▶ YOUR GOAL:
Write out every entry in full. Leave nothing out.

▶ RECORDS FOR THIS EXERCISE:
Start of Block

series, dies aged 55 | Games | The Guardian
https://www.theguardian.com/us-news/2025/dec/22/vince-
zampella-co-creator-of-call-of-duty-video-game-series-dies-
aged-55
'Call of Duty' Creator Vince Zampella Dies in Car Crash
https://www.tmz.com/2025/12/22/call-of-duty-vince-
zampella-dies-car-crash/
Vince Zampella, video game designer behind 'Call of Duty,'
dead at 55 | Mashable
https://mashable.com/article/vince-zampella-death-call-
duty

End of Block

▶ OUTPUT FOR THIS TASK:
series, dies aged 55 | Games | The Guardian
https://www.theguardian.com/us-news/2025/dec/22/vince-
zampella-co-creator-of-call-of-duty-video-game-series-dies-
aged-55
'Call of Duty' Creator Vince Zampella Dies in Car Crash
https://www.tmz.com/2025/12/22/call-of-duty-vince-
zampella-dies-car-crash/
Vince Zampella, video game designer behind 'Call of Duty,'
dead at 55 | Mashable
https://mashable.com/article/vince-zampella-death-call-
duty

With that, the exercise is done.